Division of Oncology, Department of Clinical Sciences, Lund University, Lund, Sweden.
Urology - urothelial cancer, Department of Translational Medicine, Lund University, Skåne University Hospital, Malmö, Sweden.
Bioinformatics. 2022 Jan 27;38(4):1022-1029. doi: 10.1093/bioinformatics/btab763.
Gene expression-based multiclass prediction, such as tumor subtyping, is a non-trivial bioinformatic problem. Most classifier methods operate by comparing expression levels relative to other samples. Methods that base predictions on the expression pattern within a sample have been proposed as an alternative. As these methods are invariant to the cohort composition and can be applied to a sample in isolation, they can collectively be termed single sample predictors (SSP). Such predictors could potentially be used for preprocessing-free classification of new samples and be built to function across different expression platforms where proper batch and dataset normalization is challenging. Here, we evaluate the behavior of several multiclass SSPs based on binary gene-pair rules (k-Top Scoring Pairs, Absolute Intrinsic Molecular Subtyping and a new Random Forest approach) and compare them to centroids built with centered or raw expression values, with the criteria that an optimal predictor should have high accuracy, overcome differences in tumor purity, be robust across expression platforms and provide an informative prediction output score.
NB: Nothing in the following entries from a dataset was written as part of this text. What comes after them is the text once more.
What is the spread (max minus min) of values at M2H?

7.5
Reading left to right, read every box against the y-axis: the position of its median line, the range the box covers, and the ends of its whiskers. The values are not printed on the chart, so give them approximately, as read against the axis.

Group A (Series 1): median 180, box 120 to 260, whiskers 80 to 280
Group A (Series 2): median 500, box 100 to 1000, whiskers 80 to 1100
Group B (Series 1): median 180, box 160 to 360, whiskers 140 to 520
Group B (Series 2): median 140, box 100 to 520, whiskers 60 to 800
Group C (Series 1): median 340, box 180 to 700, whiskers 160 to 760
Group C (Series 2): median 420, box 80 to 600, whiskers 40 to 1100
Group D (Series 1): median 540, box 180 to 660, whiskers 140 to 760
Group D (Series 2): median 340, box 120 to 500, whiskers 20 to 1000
We found that gene-pair-based SSPs showed excellent performance on many expression-based classification tasks. The three methods differed in prediction score output, handling of tied scores and behavior in low purity samples. The k-Top Scoring Pairs and Random Forest approach both achieved high classification accuracy while providing an informative prediction score. Although gene-pair-based SSPs have been touted as being cross-platform compatible (through training on mixed platform data), out-of-the-box compatibility with a new dataset remains a potential issue that warrants cohort-to-cohort verification.
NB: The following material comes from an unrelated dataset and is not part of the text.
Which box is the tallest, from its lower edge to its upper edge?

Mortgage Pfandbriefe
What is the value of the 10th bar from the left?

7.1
Our R package 'multiclassPairs' (https://cran.r-project.org/package=multiclassPairs) (https://doi.org/10.1093/bioinformatics/btab088) is freely available and enables easy training, prediction, and visualization using the gene-pair rule-based Random Forest SSP method and provides additional multiclass functionalities to the switchBox k-Top-Scoring Pairs package.
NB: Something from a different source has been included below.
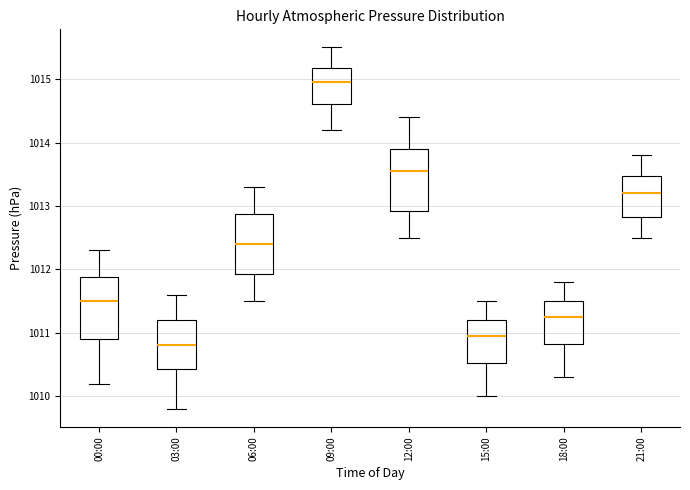

Which box's median line is the lowest?

03:00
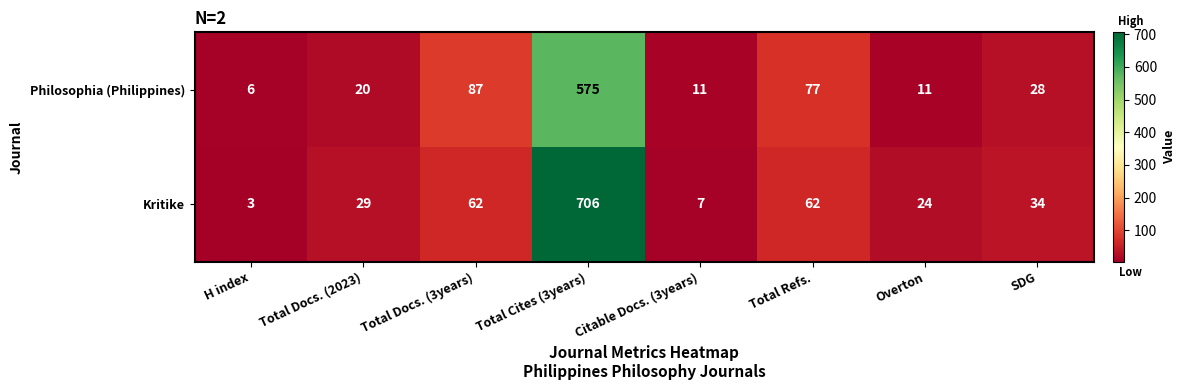

What is the difference between the Philosophia (Philippines) values at Total Docs. (3years) and Total Docs. (2023)?

67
Supplementary data are available at Bioinformatics online.
基于基因表达的多类预测,如肿瘤亚型分类,是一个具有挑战性的生物信息学问题。大多数分类器方法通过比较相对于其他样本的表达水平来进行操作。已经提出了基于样本内表达模式进行预测的方法作为替代方法。由于这些方法对队列组成不变,并且可以应用于孤立的样本,因此可以统称为单样本预测器(SSP)。这些预测器有可能用于新样本的无预处理分类,并构建为在适当的批次和数据集归一化具有挑战性的不同表达平台上运行。在这里,我们评估了几种基于二元基因对规则的多类 SSP(k-最佳评分对、绝对内在分子分型和新的随机森林方法)的行为,并将它们与基于中心化或原始表达值构建的质心进行比较,其标准是最佳预测器应该具有高精度、克服肿瘤纯度差异、在不同表达平台上稳健且提供有信息量的预测输出评分。
我们发现,基于基因对的 SSP 在许多基于表达的分类任务中表现出色。这三种方法在预测评分输出、平局分数的处理以及低纯度样本中的行为方面存在差异。k-最佳评分对和随机森林方法都实现了高精度分类,同时提供了有信息量的预测评分。尽管基于基因对的 SSP 被吹捧为跨平台兼容(通过混合平台数据进行训练),但与新数据集的开箱即用兼容性仍然是一个潜在问题,需要进行队列间验证。
我们的 R 包“multiclassPairs”(https://cran.r-project.org/package=multiclassPairs)(https://doi.org/10.1093/bioinformatics/btab088)可免费获得,可轻松使用基于基因对规则的随机森林 SSP 方法进行训练、预测和可视化,并为 switchBox k-最佳评分对包提供额外的多类功能。
补充数据可在生物信息学在线获得。